Compute capacity for AI also expanded as AWS made EC2 G7e instances available in Seoul and Spain. Powered by NVIDIA RTX PRO 6000 Blackwell Server Edition GPUs, the instances target LLM inference, agentic and multimodal workloads, and graphics-intensive tasks, with up to eight GPUs, 5th Gen Intel Xeon CPUs, and up to 1,600 Gbps networking. Support for GPUDirect P2P and RDMA with EFA aims to lower latency for multi-GPU and small multi-node jobs, while multiple purchasing options help align cost with batch and experimental use.

Healthcare and critical sectors: defenses and patch priorities

In clinical environments, CrowdStrike extended Falcon for XIoT to medical devices and systems, adding discovery and behavioral monitoring across IoMT assets with protocol support for DICOM and HL7. Telemetry integrates with Exposure Management, EDR, Next‑Gen SIEM, and Fusion SOAR to triage vulnerabilities, prioritize high‑risk devices, and feed playbooks into SOC processes—aiming to curb operational disruption and patient safety risks in under‑resourced teams.
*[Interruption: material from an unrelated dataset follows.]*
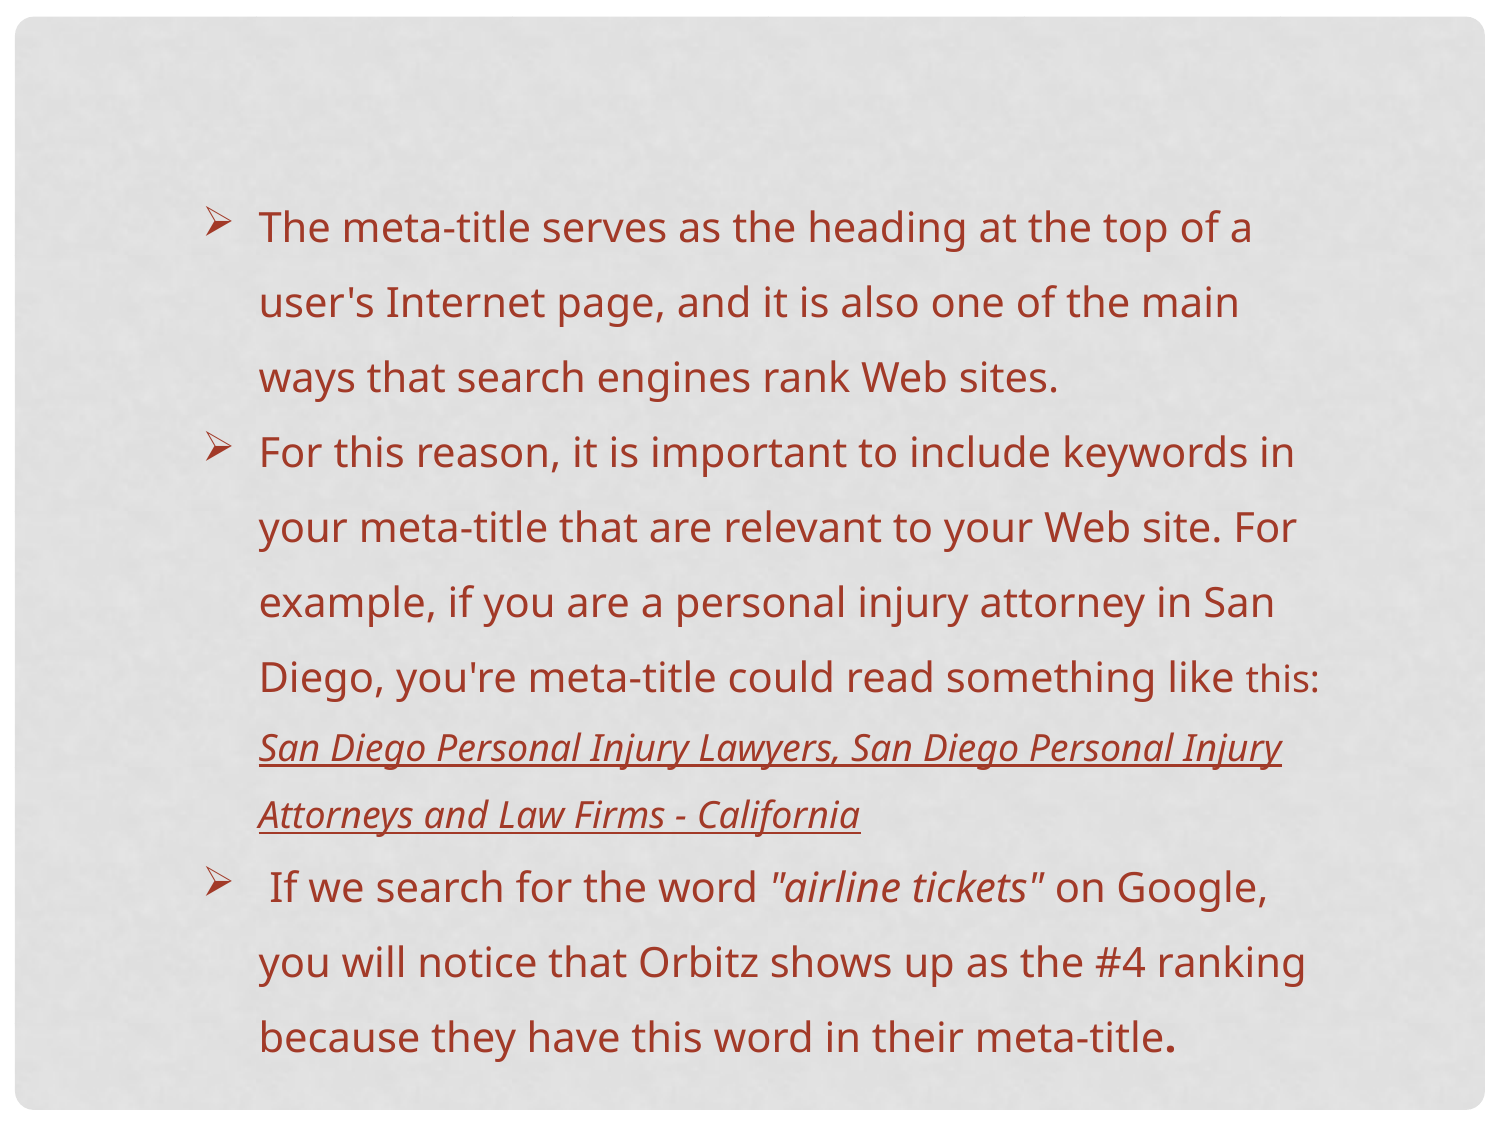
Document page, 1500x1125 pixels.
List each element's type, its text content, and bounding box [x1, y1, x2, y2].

text_box The meta-title serves as the heading at the top of a user's Internet page, and it is also one of the main ways that search engines rank Web sites. For this reason, it is important to include keywords in your meta-title that are relevant to your Web site. For example, if you are a personal injury attorney in San Diego, you're meta-title could read something like this: San Diego Personal Injury Lawyers, San Diego Personal Injury Attorneys and Law Firms - California If we search for the word "airline tickets" on Google, you will notice that Orbitz shows up as the #4 ranking because they have this word in their meta-title. [187, 168, 1350, 1069]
The announcement notes beta features may change.

On patching urgency, an alert from CISA added three actively exploited CVEs to the KEV Catalog: CVE‑2021‑22054 (Omnissa Workspace ONE SSRF), CVE‑2025‑26399 (SolarWinds Web Help Desk insecure deserialization), and CVE‑2026‑1603 (Ivanti Endpoint Manager authentication bypass). Agencies governed by BOD 22‑01 must remediate by due dates; all organizations are urged to inventory affected assets, apply vendor fixes or mitigations, and verify closure to shrink the exploitation window.

Intrusions exploit cloud workflows and messaging trust

A Google-attributed campaign tied to North Korea’s UNC4899, summarized by The Hacker News, shows a developer lured into AirDropping a trojanized archive from a personal device to a work machine. A kubectl‑masquerading backdoor enabled a pivot into cloud projects, where operators abused privileged container modes, altered Kubernetes deployments for persistence, modified CI/CD resources to print tokens, and leveraged insecure secrets to change database credentials and MFA seeds—ultimately withdrawing several million dollars in digital assets. The report highlights defense‑in‑depth: restrict personal‑to‑corporate transfers, enforce phishing‑resistant MFA and context‑aware access, harden runtime isolation, and manage secrets robustly.
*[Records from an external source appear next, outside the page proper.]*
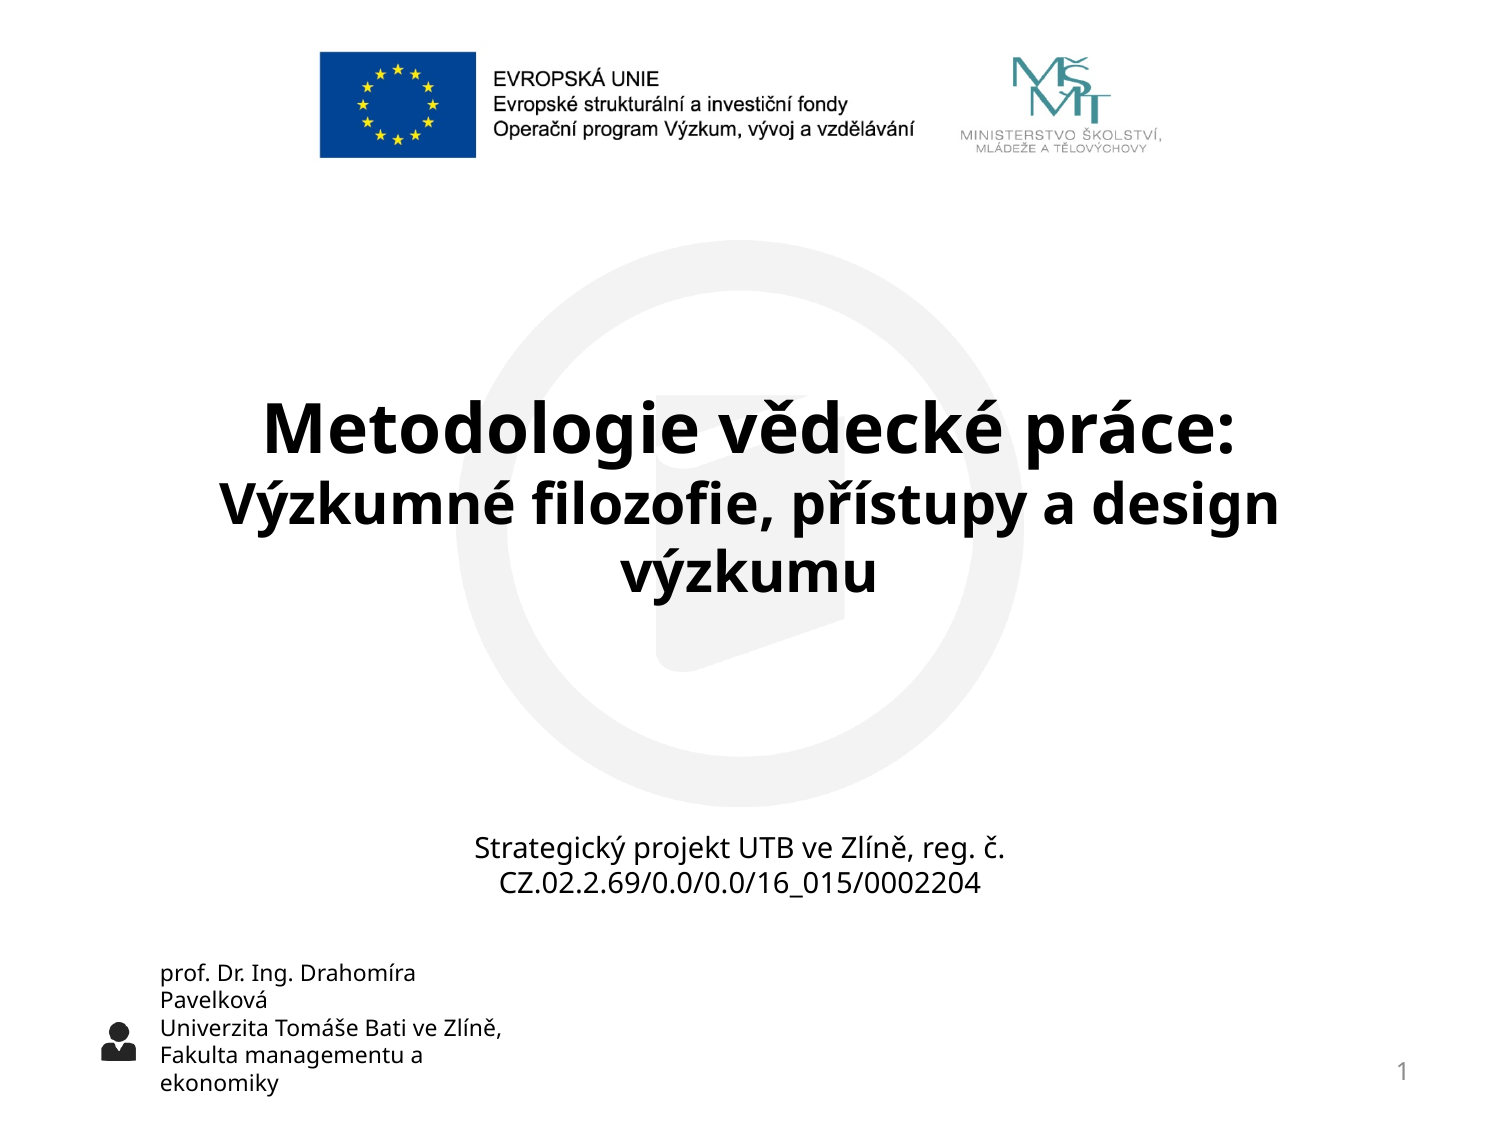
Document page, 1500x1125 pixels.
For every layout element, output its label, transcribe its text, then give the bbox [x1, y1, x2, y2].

picture [456, 239, 1024, 808]
picture [101, 1021, 136, 1062]
title Metodologie vědecké práce: Výzkumné filozofie, přístupy a design výzkumu [1028, 373, 1388, 615]
slide_number 1 [1074, 1042, 1425, 1103]
picture [267, 0, 1213, 210]
footer prof. Dr. Ing. Drahomíra Pavelková Univerzita Tomáše Bati ve Zlíně, Fakulta managementu a ekonomiky [145, 999, 526, 1083]
text_box Strategický projekt UTB ve Zlíně, reg. č. CZ.02.2.69/0.0/0.0/16_015/0002204 [267, 822, 1213, 907]
title Metodologie vědecké práce: Výzkumné filozofie, přístupy a design výzkumu [112, 373, 451, 615]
Misconfiguration risks also surfaced around Salesforce Experience Cloud. Reporting by BleepingComputer details threat activity abusing the /s/sfsites/aura endpoint and overly permissive guest profiles to query CRM objects. While an extortion group claims widespread impact, guidance emphasizes customer-side hardening: minimize guest permissions, disable public API access and “API Enabled” on guest profiles, set external defaults to Private, restrict user visibility, review Event Monitoring logs, and disable self‑registration if unneeded.
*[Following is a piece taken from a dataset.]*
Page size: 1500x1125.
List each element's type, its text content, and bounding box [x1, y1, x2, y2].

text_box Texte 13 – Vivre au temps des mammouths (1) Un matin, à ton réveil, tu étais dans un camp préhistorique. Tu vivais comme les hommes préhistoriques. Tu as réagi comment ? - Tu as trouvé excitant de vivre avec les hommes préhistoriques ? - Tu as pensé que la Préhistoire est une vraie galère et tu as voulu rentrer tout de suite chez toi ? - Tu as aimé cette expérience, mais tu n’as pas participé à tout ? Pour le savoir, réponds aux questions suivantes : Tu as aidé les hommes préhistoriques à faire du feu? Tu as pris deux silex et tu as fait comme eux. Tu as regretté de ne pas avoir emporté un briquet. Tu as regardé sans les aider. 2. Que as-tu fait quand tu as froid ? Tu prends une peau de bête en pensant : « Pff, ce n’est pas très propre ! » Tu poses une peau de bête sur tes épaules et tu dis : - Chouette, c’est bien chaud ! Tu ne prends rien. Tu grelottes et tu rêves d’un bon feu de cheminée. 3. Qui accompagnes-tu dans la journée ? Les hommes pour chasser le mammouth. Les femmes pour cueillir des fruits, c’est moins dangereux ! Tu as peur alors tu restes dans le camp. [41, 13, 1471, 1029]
Separately, Dutch intelligence agencies warned of Signal and WhatsApp account takeovers linked to Russian actors, per BleepingComputer. Tactics include phishing for SMS codes and Signal PINs and abusing device‑linking via malicious QR codes or links to silently mirror messages. Recommended steps: never share verification codes, audit and remove unknown linked devices, verify unsolicited contacts over a separate trusted channel, and avoid sending sensitive data on consumer apps unless approved.

Broader espionage pressure continued across Asia, where Unit 42 documented CL‑UNK‑1068 using web‑server exploits to plant web shells, credential theft with Mimikatz, and creative exfiltration methods, including Base64‑encoding archives and printing them via shells for copy‑out, as reported by The Hacker News. Cross‑platform tooling, DLL side‑loading, and living‑off‑the‑land techniques highlight the value of strict server hardening, memory‑forensics readiness, and monitoring for unusual archive and encoding behavior.